The Daily Mining Gazette - Published: Friday, July 13, 2007 Print Article | Close Window

Food exhibits now on display
‘Key Ingredients: America by Food’is fun, educational
CAPTION: Jane Nordberg/Daily Mining Gazette

Jo Urion, left, and Stephanie Atwood, right, install a panel on the Smithsonian Institute’s Key Ingredients exhibit Thursday while Kim Hoagland, back, reads instructions

on the next step. The exhibit opens tonight at 6 p.m. at the Keweenaw Heritage Center in Calumet.

By JANE NORDBERG, DMG Writer

CALUMET — After eight hours of hauling Plexiglas panels and hanging fabric banners Thursday, Kim Hoagland was ready to call it a day.

“It’s been a long day,” she said. “Wonderful and productive, but long.”

Hoagland led a team of volunteers through the installation of the Key Ingredients and Michigan Foodways exhibits Thursday at the Keweenaw Heritage Center at St. Anne’s in Calumet.

Key Ingredients: America by Food is a nationally touring Smithsonian Institute exhibit visiting six sites in Michigan over the next 14 months. A corresponding Michigan Foodways exhibit developed by the Michigan State University Museum is traveling with it.

Both exhibits will be open to the public at no charge from 10 a.m. to 5 p.m. daily through Aug. 26., when they will leave Calumet and head for Cheboygan, the next stop on the tour.

The exhibits arrived on a semi-truck Wednesday from Chelsea, near Ann Arbor, the kick-off location for the tour.

A team of volunteers including Youth Conservation Corps workers helped to unload the exhibits, which arrived in 19 rolling caster boxes designed by the Smithsonian Institution Traveling Exhibition Service (SITES).

A different team of volunteers were on hand Thursday with Hoagland to help install the exhibits.

Key Ingredients is comprised of five different free-standing kiosks that illustrate such varied food-related themes as hunting, fishing, gardening, preserving, table manners, regional specialties and even fast-food dining.

Some are supplemented with interactive attachments known as “tidbits” that focus on different foods such as pizza, nachos and frybread.

Other kiosks contain artifacts, such as menus, canned food and even a Green Bay Packer “Cheesehead” hat.

“It’s very cleverly-designed,” said Hoagland, who received installation training in late May when the exhibit opened in Chelsea. “It has a lot of objects for a traveling exhibit.”

Despite being a day-long process, the installation of the two exhibits in Calumet went smoothly, Hoagland said, largely in part to well-written instructions from the Smithsonian and the dedication of the volunteers who helped.

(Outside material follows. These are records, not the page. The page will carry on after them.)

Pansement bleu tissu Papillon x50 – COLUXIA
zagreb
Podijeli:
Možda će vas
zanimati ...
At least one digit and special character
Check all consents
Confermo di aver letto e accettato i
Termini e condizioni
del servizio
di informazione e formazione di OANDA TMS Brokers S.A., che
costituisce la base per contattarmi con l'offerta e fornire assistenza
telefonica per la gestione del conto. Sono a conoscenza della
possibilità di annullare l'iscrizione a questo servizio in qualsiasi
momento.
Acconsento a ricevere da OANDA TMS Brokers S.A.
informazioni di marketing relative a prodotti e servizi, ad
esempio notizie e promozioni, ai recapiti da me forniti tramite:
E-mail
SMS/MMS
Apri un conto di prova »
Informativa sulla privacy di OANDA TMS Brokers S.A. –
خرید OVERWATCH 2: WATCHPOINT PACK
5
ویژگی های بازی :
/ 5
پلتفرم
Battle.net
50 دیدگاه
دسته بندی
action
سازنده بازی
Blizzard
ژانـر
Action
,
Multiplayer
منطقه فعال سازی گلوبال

“It looks great in the space, and I think people are going to be really impressed with how much there is to learn,” she said. A kickoff event is planned for 6 p.m. tonight at the Keweenaw Heritage Center. State Sen. Mike Lahti, D-Hancock, is scheduled to attend as will Michigan Humanities Council Executive Director Jan Fedewa and the curator of the Michigan Foodways exhibit, MSU ethnographer Yvonne Lockwood.

Two other events are scheduled for this weekend to coincide with the exhibits’ opening.

Saturday at 3 p.m. at the Keweenaw Heritage Center, historian Larry Lankton will give a talk on “Keweenaw Foodways.” Sunday, the Friends of Fashion in Chassell will host a Victorian Tea at the Laurium Manor Inn from 1 to 4 p.m. The tea is a fee event.